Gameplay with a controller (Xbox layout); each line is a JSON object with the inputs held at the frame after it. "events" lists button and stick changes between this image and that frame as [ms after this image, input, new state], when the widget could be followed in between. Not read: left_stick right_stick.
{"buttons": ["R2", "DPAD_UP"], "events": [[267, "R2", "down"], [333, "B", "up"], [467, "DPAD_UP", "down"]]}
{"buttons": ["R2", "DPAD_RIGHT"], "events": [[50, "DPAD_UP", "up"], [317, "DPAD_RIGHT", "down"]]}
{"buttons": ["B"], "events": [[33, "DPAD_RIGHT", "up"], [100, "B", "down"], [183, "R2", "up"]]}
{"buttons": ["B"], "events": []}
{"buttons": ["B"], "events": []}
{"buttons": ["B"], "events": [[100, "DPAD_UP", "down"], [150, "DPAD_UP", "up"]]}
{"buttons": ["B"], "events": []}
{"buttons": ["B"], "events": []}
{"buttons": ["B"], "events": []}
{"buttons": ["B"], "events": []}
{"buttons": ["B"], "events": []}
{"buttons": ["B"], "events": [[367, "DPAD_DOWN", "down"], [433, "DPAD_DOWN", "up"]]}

____

Work task:
Transcribe each entry above exactly as it reads.

Answer section:
Gameplay with a controller (Xbox layout); each line is a JSON object with the inputs held at the frame after it. "events" lists button and stick changes between this image and that frame as [ms after this image, input, new state], when the widget could be followed in between. Not read: left_stick right_stick.
{"buttons": ["R2", "DPAD_UP"], "events": [[267, "R2", "down"], [333, "B", "up"], [467, "DPAD_UP", "down"]]}
{"buttons": ["R2", "DPAD_RIGHT"], "events": [[50, "DPAD_UP", "up"], [317, "DPAD_RIGHT", "down"]]}
{"buttons": ["B"], "events": [[33, "DPAD_RIGHT", "up"], [100, "B", "down"], [183, "R2", "up"]]}
{"buttons": ["B"], "events": []}
{"buttons": ["B"], "events": []}
{"buttons": ["B"], "events": [[100, "DPAD_UP", "down"], [150, "DPAD_UP", "up"]]}
{"buttons": ["B"], "events": []}
{"buttons": ["B"], "events": []}
{"buttons": ["B"], "events": []}
{"buttons": ["B"], "events": []}
{"buttons": ["B"], "events": []}
{"buttons": ["B"], "events": [[367, "DPAD_DOWN", "down"], [433, "DPAD_DOWN", "up"]]}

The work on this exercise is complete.